True Love
- Author: Jennifer Lopez
- Language: English; Spanish;
- Published: November 4, 2014
- Publisher: Celebra
- Publication place: United States
- Media type: Print (Hardcover) Print (Paperback)
- Pages: 288 (English); 288 (Spanish);
- ISBN: 978-0-451-46868-0 (English) 978-0-451-46870-3 (Spanish)

= True Love (book) =

True Love (Spanish: Amor Verdadero) is a book written by the American entertainer Jennifer Lopez. A hardcover edition of the book was published in English and Spanish on November 4, 2014, by Celebra, a division of the Penguin Group. A portion of the proceeds from True Love goes to the Lopez Family Foundation, a nonprofit organization co-founded by Lopez that is dedicated to improving the health and well-being of women and children.

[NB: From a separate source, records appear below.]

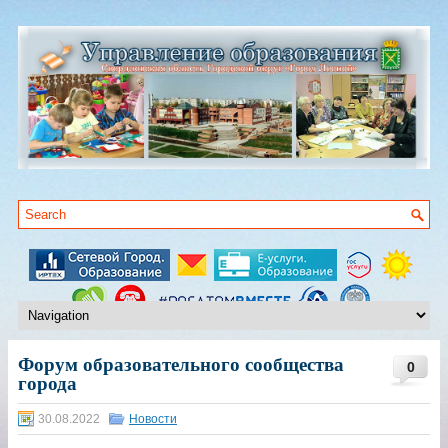
Форум образовательного сообщества
0
города
30.08.2022
Новости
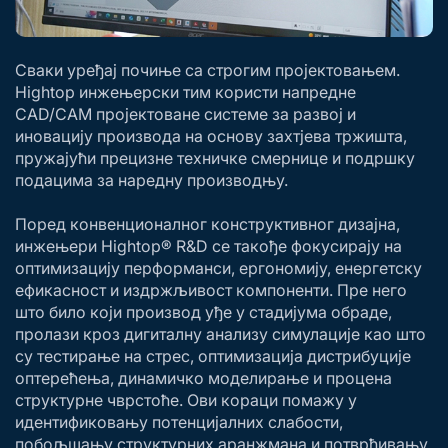
Сваки уређај почиње са строгим пројектовањем.
Hightop инжењерски тим користи напредне
CAD/CAM пројектоване системе за развој и
иновацију производа на основу захтјева тржишта,
пружајући прецизне техничке смернице и подршку
подацима за наредну производњу.
Поред конвенционалног конструктивног дизајна,
инжењери Hightop® R&D се такође фокусирају на
оптимизацију перформанси, ергономију, енергетску
ефикасност и издржљивост компоненти. Пре него
што било који производ уђе у стадијума обраде,
пролази кроз дигиталну анализу симулације као што
су тестирање на стрес, оптимизација дистрибуције
оптерећења, динамичко моделирање и процена
структурне чврстоће. Ови кораци помажу у
идентификовању потенцијалних слабости,
побољшању структурних аранжмана и потврђивању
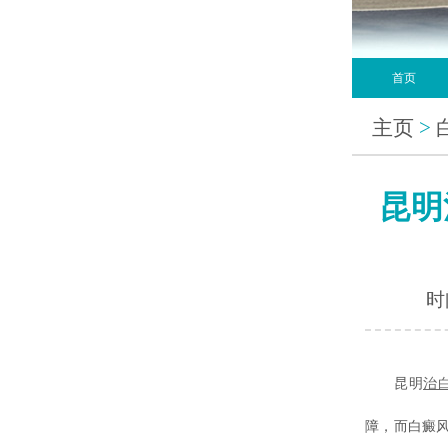
首页
主页
>
昆明
时间
昆明
治
障，而白癜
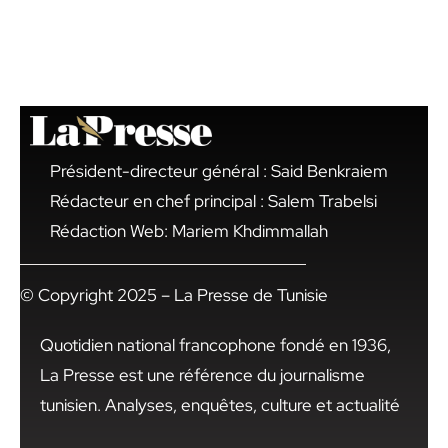
Président-directeur général : Said Benkraiem
Rédacteur en chef principal : Salem Trabelsi
Rédaction Web: Mariem Khdimmallah
© Copyright 2025 – La Presse de Tunisie
Quotidien national francophone fondé en 1936,
La Presse est une référence du journalisme
tunisien. Analyses, enquêtes, culture et actualité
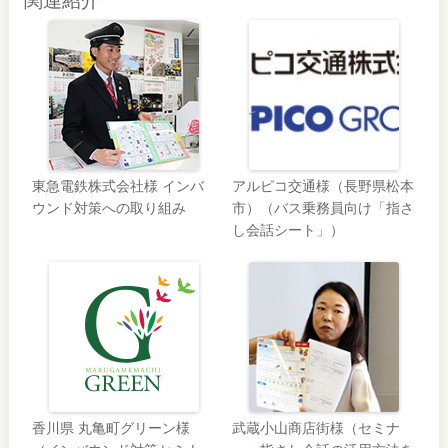
関連紹介
東急電鉄株式会社様 インバ
アルピコ交通様（長野県松本
ウンド対策への取り組み
市）（バス乗務員向け「指さ
し会話シート」）
香川県 丸亀町グリーン様
武蔵小山商店街様（セミナ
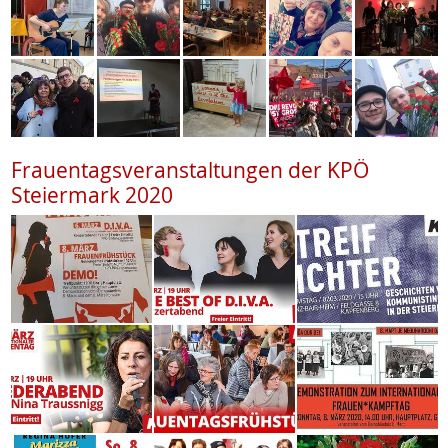
Frauentagsveranstaltungen der KPÖ
Steiermark 2020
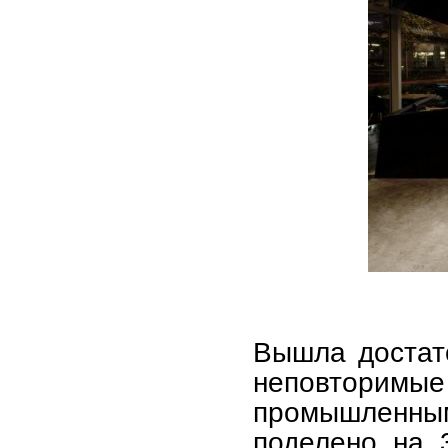
Вышла достато
неповторимы
промышленны
поделено на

== Background and development ==

While on her first headlining concert tour Dance Again World Tour, Lopez began writing what she described as "a diary of the year I went on tour". To her surprise, as the tour progressed, she came to the realization that what she was writing was a book. Lopez was nervous about writing about certain topics for the book, but later realized that in doing so, she could have a chance to save others from "suffering their own bumps and bruises". According to Lopez, she had to do a lot of "soul searching and praying", as she did not want it to be "mistaken for anything other than it was", which is "sharing something I learned with people I could help." In True Love, Lopez also discusses suffering from low self-esteem issues, partly as a result of her being in the public eye. Louise Hay's book, You Can Heal Your Life, is mentioned in the book, and her meeting with the author, as a major guide in working on herself and in writing True Love itself.

The book was officially announced on May 19, 2014, by Celebra, a division of the Penguin Group. About it, Lopez said: “Writing 'True Love' has been a deeply cathartic, personal, and vulnerable experience. If it were not for the love and courage given to me by my children, this story wouldn’t have been possible. While I struggled with the decision of whether or not to release this book, I recognized that if it could touch even just one person then it would honestly become one of the most fulfilling endeavors of my life." Lopez initially did not intend to include content about her recent divorce from Marc Anthony in True Love, but said "the book evolved into something different than what I had intended it to be because of what I went through".

==Reception==
True Love reached number seven on The New York Times Best Seller list, and number five on the Hardcover non-fiction chart.

In a review, Elise De Los Santos of RedEye remarked, "Like a broken record, she repeats her “love yourself” mantra again and again throughout the book, which devolves at certain points into a one-sided life-coaching session." Santos, however, also noted that "Her strongest suit is showing the human side of the celebrity tabloid fodder we all eat up."